Ref. refactoring the extraction callbacks for proper libosmium usage: https://github.com/Project-OSRM/osrm-backend/issues/3447

cc @PedaB @joto

joto commented 7 years ago

@daniel-j-h Why no multipolygons? Are they more difficult to handle?

daniel-j-h commented 7 years ago

Yes, at least the simple approach won't do for multipolygons. Have a look at these examples in the context of area routing via creating artificial ways.

joto commented 7 years ago

@daniel-j-h Note that the osmium::Area::is_multipolygon() call will only check whether the area has more than one outer ring. What you seem to be interested in is that it doesn't have any inner rings. You'd have to call num_rings() for that.

emiltin commented 7 years ago

regarding tag combinations, we should reuse as much of the usual way processing as possible, to handle tags like access, foot, bicycle, car, surface, smoothness, construction, impassable, status, amenity, platform, railway, service, steps, etc.

tags related to direction will not apply to squares, like oneway, :forward and :backward and should be ignored (and would be invalid tagging anyways). same with tags related to lanes and width.

turn restrictions to/from a square probably doesn't apply either.

sfkeller commented 7 years ago

What is the reason that this issue about pedestrian routing through areas has such low priority?

I'm asking because mappers obviously continue to add "virtual" ways over areas in OSM. This is unncessary and like "tagging for the router". In addition it looks weird in renderers, because such pedestrian ways can't be distinguished from "real" ones without guessing...

daniel-j-h commented 7 years ago

Mainly two reasons

  1. in the last two years the core dev team heavily focused on car navigation; and @emiltin is working on all things bike routing for his own use-case
  2. no one stepped up and wanted to implement it; if you have a use-case for this and see a need here we're more than happy to guide you along.
emiltin commented 7 years ago

This is highly relevant for bicycle routing as well (which is why I opened the issue originally), since:

1) you're allowed to bicycle on some areas 2) you can push your bike on most areas where you're allowed to walk

But unfortunately I don't have time to implement it.

systemed commented 7 years ago

FWIW, it's not "tagging for the renderer/router". That means putting incorrect information in to achieve the desired effect: for example, tagging a golf course bunker as a beach so it shows up as sand, even though it's not a beach.

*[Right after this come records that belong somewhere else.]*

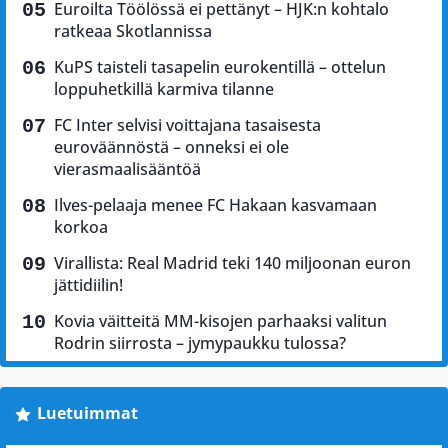
Euroilta Töölössä ei pettänyt – HJK:n kohtalo
ratkeaa Skotlannissa
KuPS taisteli tasapelin eurokentillä – ottelun
loppuhetkillä karmiva tilanne
FC Inter selvisi voittajana tasaisesta
euroväännöstä – onneksi ei ole
vierasmaalisääntöä
Ilves-pelaaja menee FC Hakaan kasvamaan
korkoa
Virallista: Real Madrid teki 140 miljoonan euron
jättidiilin!
Kovia väitteitä MM-kisojen parhaaksi valitun
Rodrin siirrosta – jymypaukku tulossa?
Luetuimmat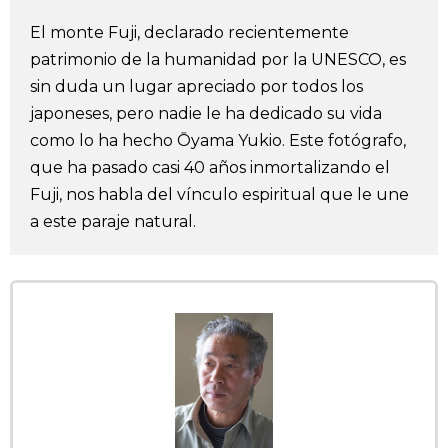
Vida
El monte Fuji, declarado recientemente
patrimonio de la humanidad por la UNESCO, es
Guía de Japón
sin duda un lugar apreciado por todos los
japoneses, pero nadie le ha dedicado su vida
como lo ha hecho Ōyama Yukio. Este fotógrafo,
Vídeos e imágenes
que ha pasado casi 40 años inmortalizando el
Fuji, nos habla del vínculo espiritual que le une
En profundidad
a este paraje natural.
Más
Noticias
official SNS
Datos de Japón
Fragmentos de Japón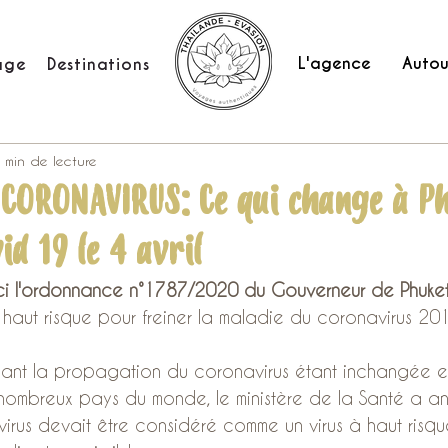
L'agence
Autou
age
Destinations
 min de lecture
 CORONAVIRUS: Ce qui change à P
id 19 le 4 avril
ici l'ordonnance n°1787/2020 du Gouverneur de Phuke
à haut risque pour freiner la maladie du coronavirus 2
nant la propagation du coronavirus étant inchangée et
ombreux pays du monde, le ministère de la Santé a a
virus devait être considéré comme un virus à haut risque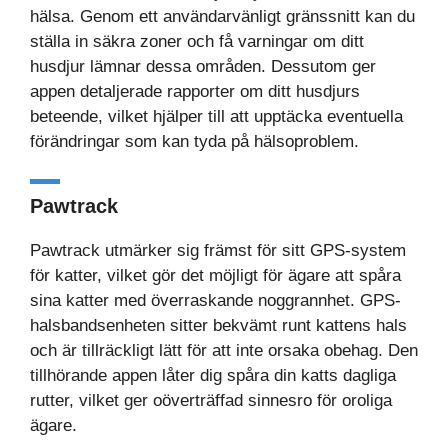
hälsa. Genom ett användarvänligt gränssnitt kan du
ställa in säkra zoner och få varningar om ditt
husdjur lämnar dessa områden. Dessutom ger
appen detaljerade rapporter om ditt husdjurs
beteende, vilket hjälper till att upptäcka eventuella
förändringar som kan tyda på hälsoproblem.
Pawtrack
Pawtrack utmärker sig främst för sitt GPS-system
för katter, vilket gör det möjligt för ägare att spåra
sina katter med överraskande noggrannhet. GPS-
halsbandsenheten sitter bekvämt runt kattens hals
och är tillräckligt lätt för att inte orsaka obehag. Den
tillhörande appen låter dig spåra din katts dagliga
rutter, vilket ger oöverträffad sinnesro för oroliga
ägare.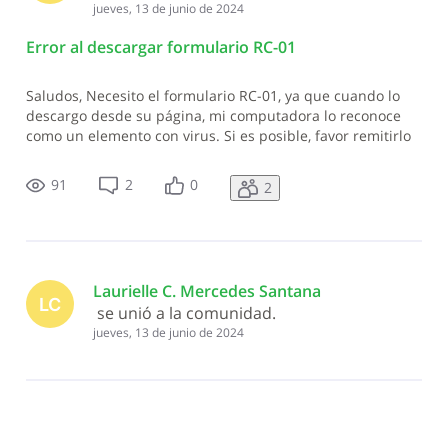
jueves, 13 de junio de 2024
Error al descargar formulario RC-01
Saludos, Necesito el formulario RC-01, ya que cuando lo
descargo desde su página, mi computadora lo reconoce
como un elemento con virus. Si es posible, favor remitirlo
a mi correo electrónico carolinasantana06@hotmail.com
91
2
0
2
Laurielle C. Mercedes Santana
LC
 se unió a la comunidad.
jueves, 13 de junio de 2024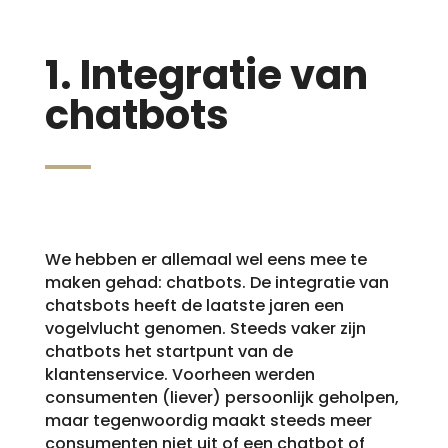
1. Integratie van
chatbots
We hebben er allemaal wel eens mee te
maken gehad: chatbots. De integratie van
chatsbots heeft de laatste jaren een
vogelvlucht genomen. Steeds vaker zijn
chatbots het startpunt van de
klantenservice. Voorheen werden
consumenten (liever) persoonlijk geholpen,
maar tegenwoordig maakt steeds meer
consumenten niet uit of een chatbot of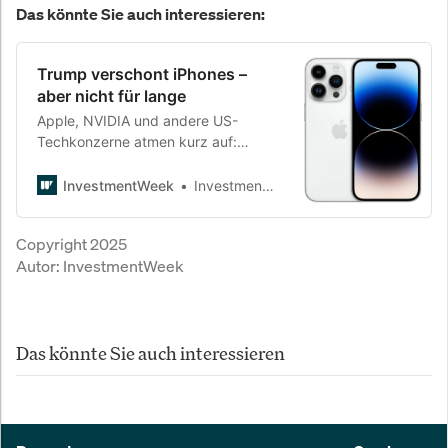
Das könnte Sie auch interessieren:
Trump verschont iPhones –
aber nicht für lange
Apple, NVIDIA und andere US-
Techkonzerne atmen kurz auf:
Smartphones, Laptops und
Speicherchips sind vorerst von
InvestmentWeek
InvestmentWeek
Trumps Strafzöllen ausgenommen.
Doch das Weiße Haus deutet schon
Copyright 2025
an – die Schonfrist ist bald vorbei.
Autor:
InvestmentWeek
Das könnte Sie auch interessieren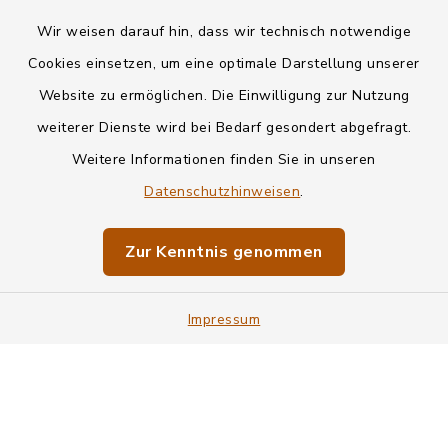
Wir weisen darauf hin, dass wir technisch notwendige
Kontakt
Cookies einsetzen, um eine optimale Darstellung unserer
Website zu ermöglichen. Die Einwilligung zur Nutzung
Datenschutz
weiterer Dienste wird bei Bedarf gesondert abgefragt.
Weitere Informationen finden Sie in unseren
Informationspflichten
Datenschutzhinweisen
.
Barrierefreiheit
Zur Kenntnis genommen
Impressum
Impressum
Sitemap
Cookie-Einstellungen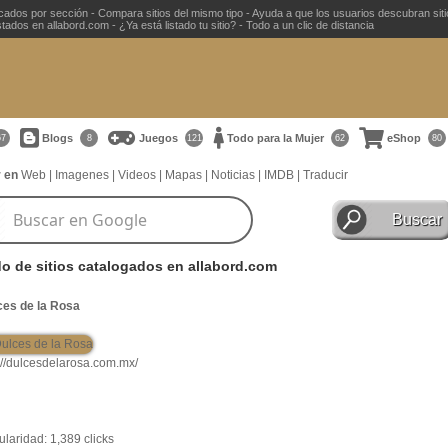
ficados por sección - Compara sitios del mismo tipo - Ayuda a que los usuarios descubran sit
ados en allabord.com - ¿Ya está listado tu sitio? - Todo a un clic de distancia
Blogs
Juegos
Todo para la Mujer
eShop
67
8
121
62
80
 en
Web
|
Imagenes
|
Videos
|
Mapas
|
Noticias
|
IMDB
|
Traducir
do de sitios catalogados en allabord.com
ces de la Rosa
://dulcesdelarosa.com.mx/
laridad: 1,389 clicks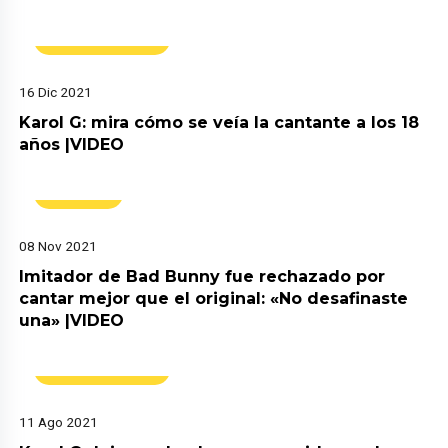
Espectáculos
16 Dic 2021
Karol G: mira cómo se veía la cantante a los 18
años |VIDEO
Virales
08 Nov 2021
Imitador de Bad Bunny fue rechazado por
cantar mejor que el original: «No desafinaste
una» |VIDEO
Espectáculos
11 Ago 2021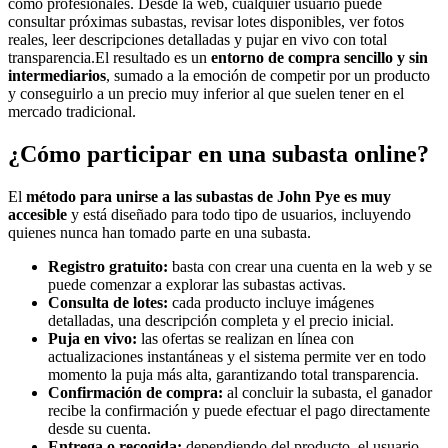
como profesionales. Desde la web, cualquier usuario puede
consultar próximas subastas, revisar lotes disponibles, ver fotos
reales, leer descripciones detalladas y pujar en vivo con total
transparencia.El resultado es un
entorno de compra sencillo y sin
intermediarios
, sumado a la emoción de competir por un producto
y conseguirlo a un precio muy inferior al que suelen tener en el
mercado tradicional.
¿Cómo participar en una subasta online?
El
método para unirse a las subastas de John Pye es muy
accesible
y está diseñado para todo tipo de usuarios, incluyendo
quienes nunca han tomado parte en una subasta.
Registro gratuito:
basta con crear una cuenta en la web y se
puede comenzar a explorar las subastas activas.
Consulta de lotes:
cada producto incluye imágenes
detalladas, una descripción completa y el precio inicial.
Puja en vivo:
las ofertas se realizan en línea con
actualizaciones instantáneas y el sistema permite ver en todo
momento la puja más alta, garantizando total transparencia.
Confirmación de compra:
al concluir la subasta, el ganador
recibe la confirmación y puede efectuar el pago directamente
desde su cuenta.
Entrega o recogida:
dependiendo del producto, el usuario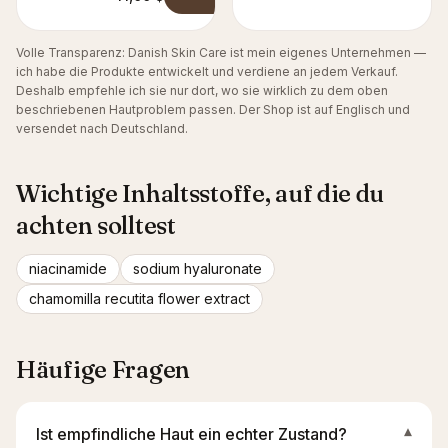
Volle Transparenz: Danish Skin Care ist mein eigenes Unternehmen —
ich habe die Produkte entwickelt und verdiene an jedem Verkauf.
Deshalb empfehle ich sie nur dort, wo sie wirklich zu dem oben
beschriebenen Hautproblem passen. Der Shop ist auf Englisch und
versendet nach Deutschland.
Wichtige Inhaltsstoffe, auf die du
achten solltest
niacinamide
sodium hyaluronate
chamomilla recutita flower extract
Häufige Fragen
Ist empfindliche Haut ein echter Zustand?
▾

Adding centrelines or virtual ways is perhaps duplicate information, but it's been done since the very earliest days of OSM (on rivers).

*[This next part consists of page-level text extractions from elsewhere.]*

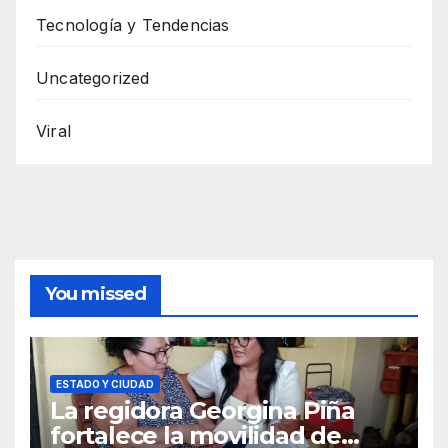
Tecnología y Tendencias
Uncategorized
Viral
You missed
ESTADO Y CIUDAD
La regidora Georgina Piña
fortalece la movilidad de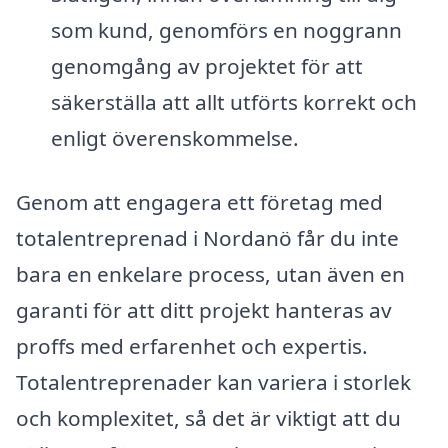
som kund, genomförs en noggrann
genomgång av projektet för att
säkerställa att allt utförts korrekt och
enligt överenskommelse.
Genom att engagera ett företag med
totalentreprenad i Nordanö får du inte
bara en enkelare process, utan även en
garanti för att ditt projekt hanteras av
proffs med erfarenhet och expertis.
Totalentreprenader kan variera i storlek
och komplexitet, så det är viktigt att du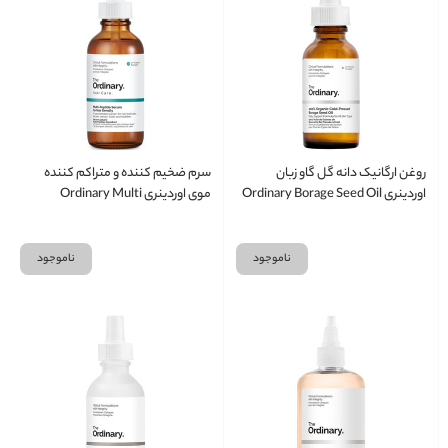
روغن ارگانیک دانه گل گاو زبان
سرم ضخیم کننده و متراکم کننده
اوردینری Ordinary Borage Seed Oil
موی اوردینری Ordinary Multi
حجم 30 میلی لیتر
Peptide حجم 60 میلی لیتر
ناموجود
ناموجود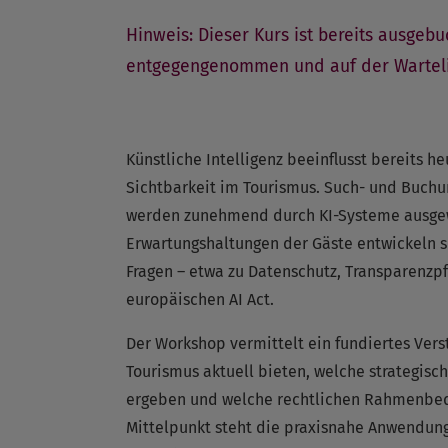
Hinweis: Dieser Kurs ist bereits ausge
entgegengenommen und auf der Warteli
Künstliche Intelligenz beeinflusst bereits 
Sichtbarkeit im Tourismus. Such- und Buchun
werden zunehmend durch KI-Systeme ausgew
Erwartungshaltungen der Gäste entwickeln sic
Fragen – etwa zu Datenschutz, Transparenzp
europäischen AI Act.
Der Workshop vermittelt ein fundiertes Vers
Tourismus aktuell bieten, welche strategisc
ergeben und welche rechtlichen Rahmenbedi
Mittelpunkt steht die praxisnahe Anwendung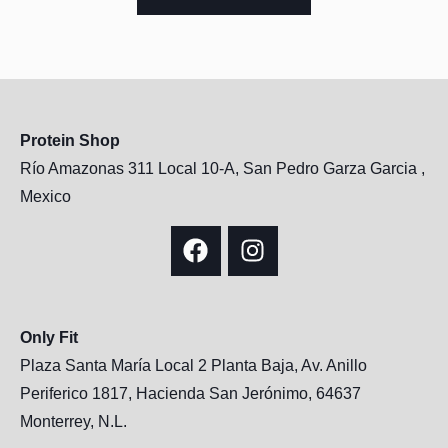
Protein Shop
Río Amazonas 311 Local 10-A, San Pedro Garza Garcia ,
Mexico
Only Fit
Plaza Santa María Local 2 Planta Baja, Av. Anillo
Periferico 1817, Hacienda San Jerónimo, 64637
Monterrey, N.L.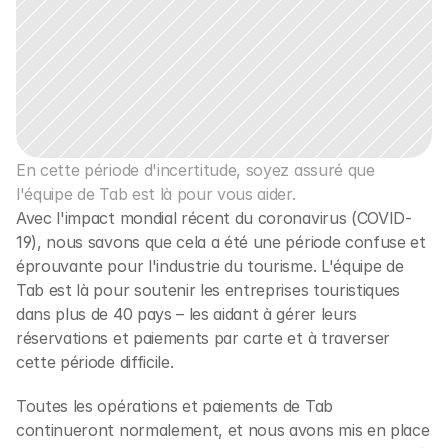
En cette période d'incertitude, soyez assuré que 
l'équipe de Tab est là pour vous aider.
Avec l'impact mondial récent du coronavirus (COVID-
19), nous savons que cela a été une période confuse et 
éprouvante pour l'industrie du tourisme. L'équipe de 
Tab est là pour soutenir les entreprises touristiques 
dans plus de 40 pays – les aidant à gérer leurs 
réservations et paiements par carte et à traverser 
cette période difficile.
Toutes les opérations et paiements de Tab 
continueront normalement, et nous avons mis en place 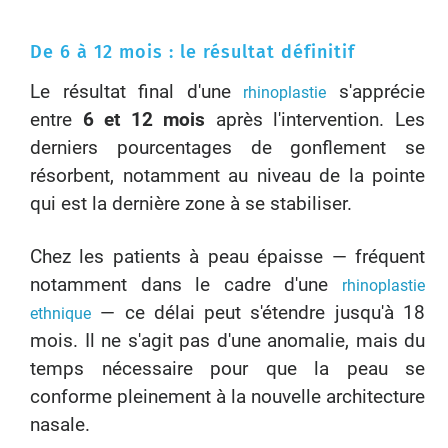
De 6 à 12 mois : le résultat définitif
Le résultat final d'une
s'apprécie
rhinoplastie
entre
6 et 12 mois
après l'intervention. Les
derniers pourcentages de gonflement se
résorbent, notamment au niveau de la pointe
qui est la dernière zone à se stabiliser.
Chez les patients à peau épaisse — fréquent
notamment dans le cadre d'une
rhinoplastie
— ce délai peut s'étendre jusqu'à 18
ethnique
mois. Il ne s'agit pas d'une anomalie, mais du
temps nécessaire pour que la peau se
conforme pleinement à la nouvelle architecture
nasale.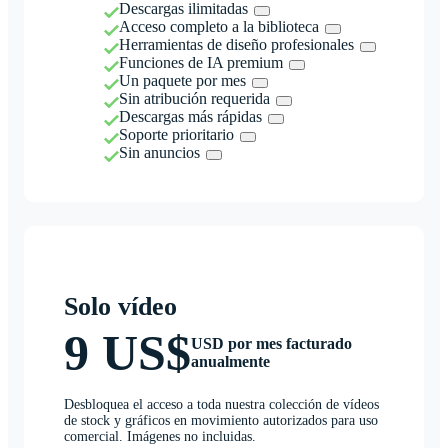
Descargas ilimitadas
Acceso completo a la biblioteca
Herramientas de diseño profesionales
Funciones de IA premium
Un paquete por mes
Sin atribución requerida
Descargas más rápidas
Soporte prioritario
Sin anuncios
Solo vídeo
9 US$
USD por mes facturado
anualmente
Desbloquea el acceso a toda nuestra colección de vídeos
de stock y gráficos en movimiento autorizados para uso
comercial. Imágenes no incluidas.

andrewharvey commented 7 years ago

Open question: are there other tags / combinations we have to take care of? Sample OSM!

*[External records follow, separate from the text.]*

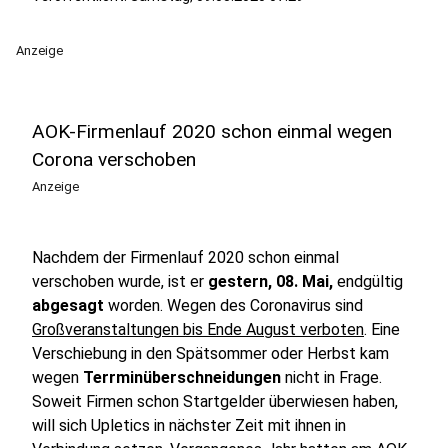
Anzeige
AOK-Firmenlauf 2020 schon einmal wegen
Corona verschoben
Anzeige
Nachdem der Firmenlauf 2020 schon einmal
verschoben wurde, ist er
gestern, 08. Mai,
endgültig
abgesagt
worden. Wegen des Coronavirus sind
Großveranstaltungen bis Ende August verboten
. Eine
Verschiebung in den Spätsommer oder Herbst kam
wegen
Terrminüberschneidungen
nicht in Frage.
Soweit Firmen schon Startgelder überwiesen haben,
will sich Upletics in nächster Zeit mit ihnen in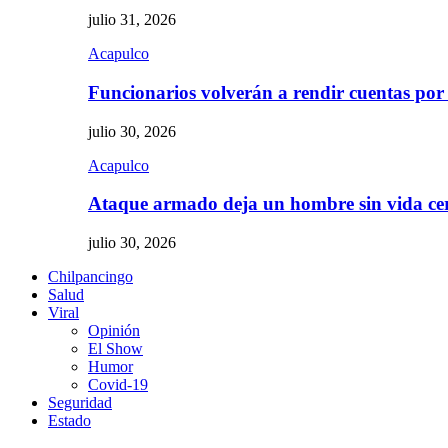
julio 31, 2026
Acapulco
Funcionarios volverán a rendir cuentas por
julio 30, 2026
Acapulco
Ataque armado deja un hombre sin vida c
julio 30, 2026
Chilpancingo
Salud
Viral
Opinión
El Show
Humor
Covid-19
Seguridad
Estado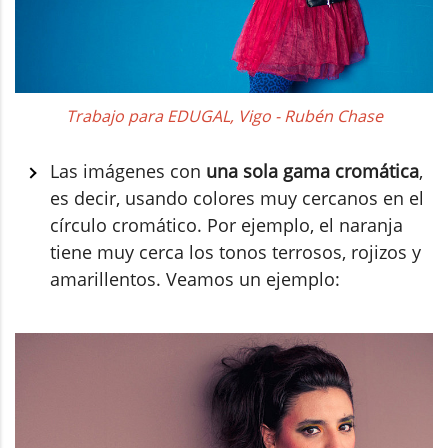
Trabajo para EDUGAL, Vigo - Rubén Chase
Las imágenes con
una sola gama cromática
,
es decir, usando colores muy cercanos en el
círculo cromático. Por ejemplo, el naranja
tiene muy cerca los tonos terrosos, rojizos y
amarillentos. Veamos un ejemplo: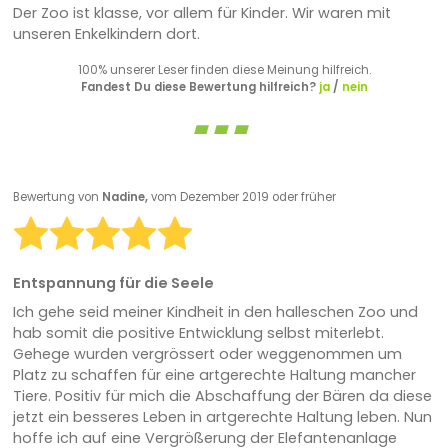
Der Zoo ist klasse, vor allem für Kinder. Wir waren mit
unseren Enkelkindern dort.
100% unserer Leser finden diese Meinung hilfreich.
Fandest Du diese Bewertung hilfreich?
ja
/
nein
Bewertung von
Nadine,
vom Dezember 2019 oder früher
Entspannung für die Seele
Ich gehe seid meiner Kindheit in den halleschen Zoo und
hab somit die positive Entwicklung selbst miterlebt.
Gehege wurden vergrössert oder weggenommen um
Platz zu schaffen für eine artgerechte Haltung mancher
Tiere. Positiv für mich die Abschaffung der Bären da diese
jetzt ein besseres Leben in artgerechte Haltung leben. Nun
hoffe ich auf eine Vergrößerung der Elefantenanlage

natural=beach for the walking profile. Beaches don't normally have a path going through them but you can walk along them.

sfkeller commented 7 years ago

@systemed: I'm talking about not-existing and misleading (sic!) footways which have been added only to enhance a router, like on this place "Helvetiaplatz, Zurich" (http://www.openstreetmap.org/way/4533221 ). There you also see that these unnecessary footways are only partially working since the route from east to west side is missing... capture

saerdnaer commented 6 years ago

if you have a use-case for this and see a need here we're more than happy to guide you along.

@daniel-j-h Can you give some pointers how to start implementing this issue? Which classes have to be modified? (besides https://github.com/Project-OSRM/osrm-backend/issues/64#issuecomment-289463048 )

daniel-j-h commented 6 years ago

If you give the ExtractionWay here a new property maybe is_area and expose it to the profiles through the scripting environment here you can parse a way's area tag in the Lua profiles and set the attribute accordingly.

You probably also want to expose is_closed on the osmium::Way in the scripting environment here because you only care for closed ways (=> areas).

Once you have the attribute on the ExtractionWay and inside C++-land you can modify the ExtractorCallbacks here to compute e.g. the visibility graph and add edges.